Percaya pada penyintas kekerasan seksual

Sering kali penyintas dibungkam dan ceritanya dipertanyakan oleh pihak lain. Ketika mereka mencoba untuk berbicara, akan banyak sekali pihak yang melakukan hal ini apalagi banyak yang mulai angkat bicara di media sosial. Untuk membantunya, yang bisa kamu lakukan adalah percaya terhadap cerita penyintas. Mau siapapun pelakunya, katakan kepada penyintas bahwa kamu mempercayai semua ceritanya dan mendukung keputusan dia.

Katakan pada penyintas semua ini bukan salahnya

Selalu katakan pada penyintas bahwa semua yang terjadi bukanlah kesalahannya. Memang untuk beberapa kesempatan, penyintas akan menyalahkan diri mereka sendiri. Ini hal normal yang terjadi. Kamu hanya perlu mendengarkan ceritanya sekaligus selalu berkata pada penyintas bahwa ini bukan salahnya. 

Baca Juga: Derita Anak-anak Kita: Data Kekerasan Minim, Perlindungan Nihil

Bertanyalah dengan pertanyaan yang tepat

Ketika kamu mendengar cerita penyintas, yang perlu kamu lakukan adalah mendengar semua ceritanya secara berempati. Ketika kamu ingin bertanya, perhatikan pertanyaan yang akan kamu lemparkan padanya. Ketimbang melontarkan pertanyaan pada penyintas, ada baiknya kamu lontarkan  beragam pertanyaan pada pelaku agar semua orang menyorot pelaku,

Tantang para pendukung pelaku

Sering kali, ada pihak-pihak yang akan mendukung pelaku dengan cara menyerang penyintas. Yang perlu kamu lakukan adalah ingatkan para pendukung pelaku tersebut bahwa adalah keputusan sang pelaku untuk melakukan kekerasan seksual dan selalu tangkis semua victim blaming yang dilemparkan oleh mereka,

Selalu awasi pelaku

Pelaku akan selalu memiliki cara untuk menjelaskan dan membenarkan tindakan yang ia lakukan terhadap penyintas. Ketika hal ini terjadi, jangan pernah percaya terhadap apa yang dibicarakan. Jangan biarkan dia membuat alasan seperti menyalahkan penyintas  menyalahkan alkohol, atau obat-obatan yang memengaruhi perbuatannya. Jika memungkinkan, hubungi organisasi bantuan atau pihak advokasi lainnya untuk membantu penyintas. 

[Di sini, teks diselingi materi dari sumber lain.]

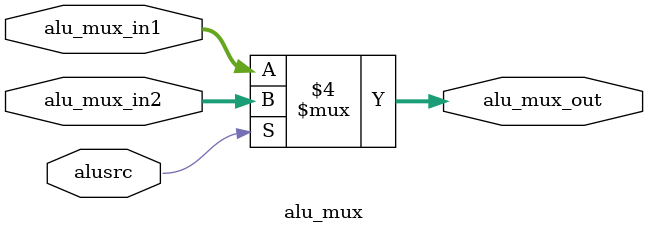
<source format=v>
module alu_mux(input [31:0] alu_mux_in1, input [31:0] alu_mux_in2, input alusrc, output [31:0] alu_mux_out);

wire [31:0] alu_mux_in1, alu_mux_in2;
wire alusrc;
reg [31:0] alu_mux_out;

always @(*) begin
	if (alusrc == 1'b1) begin
		alu_mux_out = alu_mux_in2; // ~tipo R
	end else begin
		alu_mux_out = alu_mux_in1; // tipo R
	end
end

endmodule

</source>
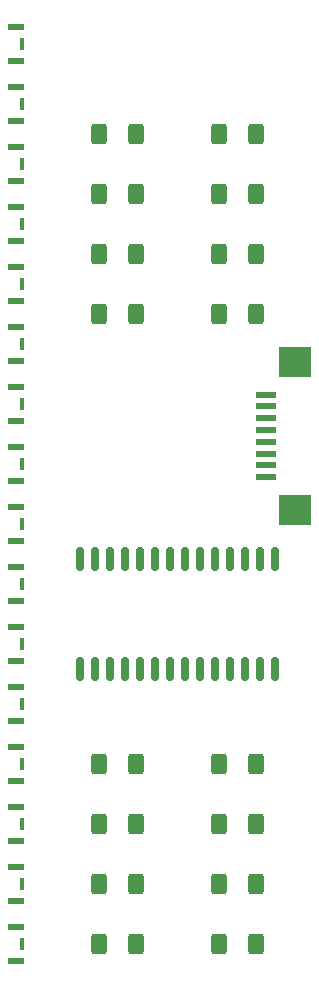
<source format=gbr>
%TF.GenerationSoftware,KiCad,Pcbnew,8.0.3-8.0.3-0~ubuntu22.04.1*%
%TF.CreationDate,2024-09-23T16:20:46+03:00*%
%TF.ProjectId,PM-LED16,504d2d4c-4544-4313-962e-6b696361645f,rev?*%
%TF.SameCoordinates,Original*%
%TF.FileFunction,Paste,Top*%
%TF.FilePolarity,Positive*%
%FSLAX46Y46*%
G04 Gerber Fmt 4.6, Leading zero omitted, Abs format (unit mm)*
G04 Created by KiCad (PCBNEW 8.0.3-8.0.3-0~ubuntu22.04.1) date 2024-09-23 16:20:46*
%MOMM*%
%LPD*%
G01*
G04 APERTURE LIST*
G04 Aperture macros list*
%AMRoundRect*
0 Rectangle with rounded corners*
0 $1 Rounding radius*
0 $2 $3 $4 $5 $6 $7 $8 $9 X,Y pos of 4 corners*
0 Add a 4 corners polygon primitive as box body*
4,1,4,$2,$3,$4,$5,$6,$7,$8,$9,$2,$3,0*
0 Add four circle primitives for the rounded corners*
1,1,$1+$1,$2,$3*
1,1,$1+$1,$4,$5*
1,1,$1+$1,$6,$7*
1,1,$1+$1,$8,$9*
0 Add four rect primitives between the rounded corners*
20,1,$1+$1,$2,$3,$4,$5,0*
20,1,$1+$1,$4,$5,$6,$7,0*
20,1,$1+$1,$6,$7,$8,$9,0*
20,1,$1+$1,$8,$9,$2,$3,0*%
G04 Aperture macros list end*
%ADD10R,1.410000X0.630000*%
%ADD11R,0.430000X1.070000*%
%ADD12RoundRect,0.250000X0.400000X0.625000X-0.400000X0.625000X-0.400000X-0.625000X0.400000X-0.625000X0*%
%ADD13R,2.800000X2.500000*%
%ADD14R,1.700000X0.600000*%
%ADD15RoundRect,0.150000X0.150000X-0.875000X0.150000X0.875000X-0.150000X0.875000X-0.150000X-0.875000X0*%
G04 APERTURE END LIST*
D10*
%TO.C,D12*%
X-13698000Y-11280000D03*
X-13698000Y-14120000D03*
D11*
X-13208000Y-12700000D03*
%TD*%
D12*
%TO.C,R13*%
X6630000Y-17780000D03*
X3530000Y-17780000D03*
%TD*%
D13*
%TO.C,J1*%
X9950000Y3750000D03*
X9950000Y16250000D03*
D14*
X7500000Y6500000D03*
X7500000Y7500000D03*
X7500000Y8500000D03*
X7500000Y9500000D03*
X7500000Y10500000D03*
X7500000Y11500000D03*
X7500000Y12500000D03*
X7500000Y13500000D03*
%TD*%
D12*
%TO.C,R5*%
X-3530000Y35560000D03*
X-6630000Y35560000D03*
%TD*%
%TO.C,R12*%
X-3530000Y-33020000D03*
X-6630000Y-33020000D03*
%TD*%
D10*
%TO.C,D13*%
X-13698000Y-16360000D03*
X-13698000Y-19200000D03*
D11*
X-13208000Y-17780000D03*
%TD*%
D10*
%TO.C,D3*%
X-13698000Y34440000D03*
X-13698000Y31600000D03*
D11*
X-13208000Y33020000D03*
%TD*%
D12*
%TO.C,R14*%
X6630000Y-22860000D03*
X3530000Y-22860000D03*
%TD*%
D10*
%TO.C,D8*%
X-13698000Y9040000D03*
X-13698000Y6200000D03*
D11*
X-13208000Y7620000D03*
%TD*%
D10*
%TO.C,D15*%
X-13698000Y-26520000D03*
X-13698000Y-29360000D03*
D11*
X-13208000Y-27940000D03*
%TD*%
D10*
%TO.C,D6*%
X-13698000Y19200000D03*
X-13698000Y16360000D03*
D11*
X-13208000Y17780000D03*
%TD*%
D15*
%TO.C,U1*%
X-8255000Y-9730000D03*
X-6985000Y-9730000D03*
X-5715000Y-9730000D03*
X-4445000Y-9730000D03*
X-3175000Y-9730000D03*
X-1905000Y-9730000D03*
X-635000Y-9730000D03*
X635000Y-9730000D03*
X1905000Y-9730000D03*
X3175000Y-9730000D03*
X4445000Y-9730000D03*
X5715000Y-9730000D03*
X6985000Y-9730000D03*
X8255000Y-9730000D03*
X8255000Y-430000D03*
X6985000Y-430000D03*
X5715000Y-430000D03*
X4445000Y-430000D03*
X3175000Y-430000D03*
X1905000Y-430000D03*
X635000Y-430000D03*
X-635000Y-430000D03*
X-1905000Y-430000D03*
X-3175000Y-430000D03*
X-4445000Y-430000D03*
X-5715000Y-430000D03*
X-6985000Y-430000D03*
X-8255000Y-430000D03*
%TD*%
D10*
%TO.C,D2*%
X-13698000Y39520000D03*
X-13698000Y36680000D03*
D11*
X-13208000Y38100000D03*
%TD*%
D10*
%TO.C,D7*%
X-13698000Y14120000D03*
X-13698000Y11280000D03*
D11*
X-13208000Y12700000D03*
%TD*%
D12*
%TO.C,R3*%
X6630000Y25400000D03*
X3530000Y25400000D03*
%TD*%
D11*
%TO.C,D1*%
X-13208000Y43180000D03*
D10*
X-13698000Y41760000D03*
X-13698000Y44600000D03*
%TD*%
%TO.C,D4*%
X-13698000Y29360000D03*
X-13698000Y26520000D03*
D11*
X-13208000Y27940000D03*
%TD*%
D12*
%TO.C,R8*%
X-3530000Y20320000D03*
X-6630000Y20320000D03*
%TD*%
%TO.C,R6*%
X-3530000Y30480000D03*
X-6630000Y30480000D03*
%TD*%
%TO.C,R4*%
X6630000Y20320000D03*
X3530000Y20320000D03*
%TD*%
D10*
%TO.C,D11*%
X-13698000Y-6200000D03*
X-13698000Y-9040000D03*
D11*
X-13208000Y-7620000D03*
%TD*%
D10*
%TO.C,D16*%
X-13698000Y-31600000D03*
X-13698000Y-34440000D03*
D11*
X-13208000Y-33020000D03*
%TD*%
D10*
%TO.C,D14*%
X-13698000Y-21440000D03*
X-13698000Y-24280000D03*
D11*
X-13208000Y-22860000D03*
%TD*%
D12*
%TO.C,R10*%
X-3530000Y-22860000D03*
X-6630000Y-22860000D03*
%TD*%
%TO.C,R16*%
X6630000Y-33020000D03*
X3530000Y-33020000D03*
%TD*%
%TO.C,R2*%
X6630000Y30480000D03*
X3530000Y30480000D03*
%TD*%
D10*
%TO.C,D9*%
X-13698000Y3960000D03*
X-13698000Y1120000D03*
D11*
X-13208000Y2540000D03*
%TD*%
D12*
%TO.C,R1*%
X6630000Y35560000D03*
X3530000Y35560000D03*
%TD*%
%TO.C,R9*%
X-3530000Y-17780000D03*
X-6630000Y-17780000D03*
%TD*%
%TO.C,R15*%
X6630000Y-27940000D03*
X3530000Y-27940000D03*
%TD*%
%TO.C,R7*%
X-3530000Y25400000D03*
X-6630000Y25400000D03*
%TD*%
%TO.C,R11*%
X-3530000Y-27940000D03*
X-6630000Y-27940000D03*
%TD*%
D10*
%TO.C,D5*%
X-13698000Y24280000D03*
X-13698000Y21440000D03*
D11*
X-13208000Y22860000D03*
%TD*%
D10*
%TO.C,D10*%
X-13698000Y-1120000D03*
X-13698000Y-3960000D03*
D11*
X-13208000Y-2540000D03*
%TD*%
M02*

</source>
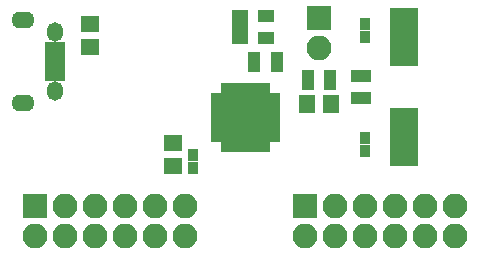
<source format=gts>
G04 #@! TF.GenerationSoftware,KiCad,Pcbnew,(2017-01-20 revision 550a1ea4d)-master*
G04 #@! TF.CreationDate,2017-01-26T21:32:21+07:00*
G04 #@! TF.ProjectId,ULPI_PMOD,554C50495F504D4F442E6B696361645F,rev?*
G04 #@! TF.FileFunction,Soldermask,Top*
G04 #@! TF.FilePolarity,Negative*
%FSLAX46Y46*%
G04 Gerber Fmt 4.6, Leading zero omitted, Abs format (unit mm)*
G04 Created by KiCad (PCBNEW (2017-01-20 revision 550a1ea4d)-master) date Thu Jan 26 21:32:21 2017*
%MOMM*%
%LPD*%
G01*
G04 APERTURE LIST*
%ADD10C,0.100000*%
%ADD11O,1.950000X1.400000*%
%ADD12O,1.350000X1.650000*%
%ADD13R,1.750000X0.800000*%
%ADD14R,2.400000X4.900000*%
%ADD15R,0.900000X1.000000*%
%ADD16R,1.400000X1.650000*%
%ADD17R,1.650000X1.400000*%
%ADD18O,2.100000X2.100000*%
%ADD19R,2.100000X2.100000*%
%ADD20R,1.100000X1.700000*%
%ADD21R,1.700000X1.100000*%
%ADD22R,1.460000X1.050000*%
%ADD23R,2.125000X2.125000*%
%ADD24R,1.100000X0.650000*%
%ADD25R,0.650000X1.100000*%
G04 APERTURE END LIST*
D10*
D11*
X75150000Y-67500000D03*
X75150000Y-60500000D03*
D12*
X77850000Y-66500000D03*
X77850000Y-61500000D03*
D13*
X77850000Y-65300000D03*
X77850000Y-64650000D03*
X77850000Y-64000000D03*
X77850000Y-63350000D03*
X77850000Y-62700000D03*
D14*
X107442000Y-70417000D03*
X107442000Y-61917000D03*
D15*
X89535000Y-73025000D03*
X89535000Y-71925000D03*
D16*
X99203000Y-67564000D03*
X101203000Y-67564000D03*
D17*
X87884000Y-72882000D03*
X87884000Y-70882000D03*
X80800000Y-60800000D03*
X80800000Y-62800000D03*
D15*
X104140000Y-60791000D03*
X104140000Y-61891000D03*
X104140000Y-70443000D03*
X104140000Y-71543000D03*
D18*
X100203000Y-62865000D03*
D19*
X100203000Y-60325000D03*
D20*
X96647000Y-64008000D03*
X94747000Y-64008000D03*
D21*
X103759000Y-67117000D03*
X103759000Y-65217000D03*
D20*
X101150000Y-65532000D03*
X99250000Y-65532000D03*
D22*
X95715000Y-60137000D03*
X95715000Y-62037000D03*
X93515000Y-62037000D03*
X93515000Y-61087000D03*
X93515000Y-60137000D03*
D23*
X94842500Y-67871000D03*
X93117500Y-67871000D03*
X94842500Y-69596000D03*
X93117500Y-69596000D03*
D24*
X96380000Y-66983500D03*
X96380000Y-67483500D03*
X96380000Y-67983500D03*
X96380000Y-68483500D03*
X96380000Y-68983500D03*
X96380000Y-69483500D03*
X96380000Y-69983500D03*
X96380000Y-70483500D03*
D25*
X95730000Y-71133500D03*
X95230000Y-71133500D03*
X94730000Y-71133500D03*
X94230000Y-71133500D03*
X93730000Y-71133500D03*
X93230000Y-71133500D03*
X92730000Y-71133500D03*
X92230000Y-71133500D03*
D24*
X91580000Y-70483500D03*
X91580000Y-69983500D03*
X91580000Y-69483500D03*
X91580000Y-68983500D03*
X91580000Y-68483500D03*
X91580000Y-67983500D03*
X91580000Y-67483500D03*
X91580000Y-66983500D03*
D25*
X92230000Y-66333500D03*
X92730000Y-66333500D03*
X93230000Y-66333500D03*
X93730000Y-66333500D03*
X94230000Y-66333500D03*
X94730000Y-66333500D03*
X95230000Y-66333500D03*
X95730000Y-66333500D03*
D19*
X76200000Y-76200000D03*
D18*
X76200000Y-78740000D03*
X78740000Y-76200000D03*
X78740000Y-78740000D03*
X81280000Y-76200000D03*
X81280000Y-78740000D03*
X83820000Y-76200000D03*
X83820000Y-78740000D03*
X86360000Y-76200000D03*
X86360000Y-78740000D03*
X88900000Y-76200000D03*
X88900000Y-78740000D03*
X111760000Y-78740000D03*
X111760000Y-76200000D03*
X109220000Y-78740000D03*
X109220000Y-76200000D03*
X106680000Y-78740000D03*
X106680000Y-76200000D03*
X104140000Y-78740000D03*
X104140000Y-76200000D03*
X101600000Y-78740000D03*
X101600000Y-76200000D03*
X99060000Y-78740000D03*
D19*
X99060000Y-76200000D03*
M02*

</source>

Baca Juga: Penyiksaan di Rutan, Panti Rehab: Saat Yang Berwenang Jadi Sewenang-wenang

Call-out orang-orang yang melemparkan rape jokes

Salah satu yang melanggengkan budaya pemerkosaan dalam masyarakat adalah tindakan kekerasan seksual yang dinormalisasi salah satunya lewat rape jokes. Ketika kamu melihat hal ini di sekitarmu, kamu bisa menegur orang tersebut dan ingatkan bahwa hal tersebut tidak pantas dibicarakan. Menurut Sakdiyah Makruf, kamu bisa melawan hal tersebut dengan tidak ikut tertawa dengan jokes tersebut.  

Call out media yang membuat berita memojokkan penyintas

Salah satu corong yang membuat budaya victim blaming menyebar dalam masyarakat akibat dari berita memojokkan korban yang dibuat oleh media. Ketika kamu melihat hal ini, jangan sungkan untuk melakukan call out di media sosial. Katakanlah hal ini tidak benar dan akan berakibat buruk terhadap korban. Kamu juga bisa membuat petisi agar pihak editorial media tersebut mengubah pendekatan mereka atau cara pandang mereka untuk lebih berpihak pada korban.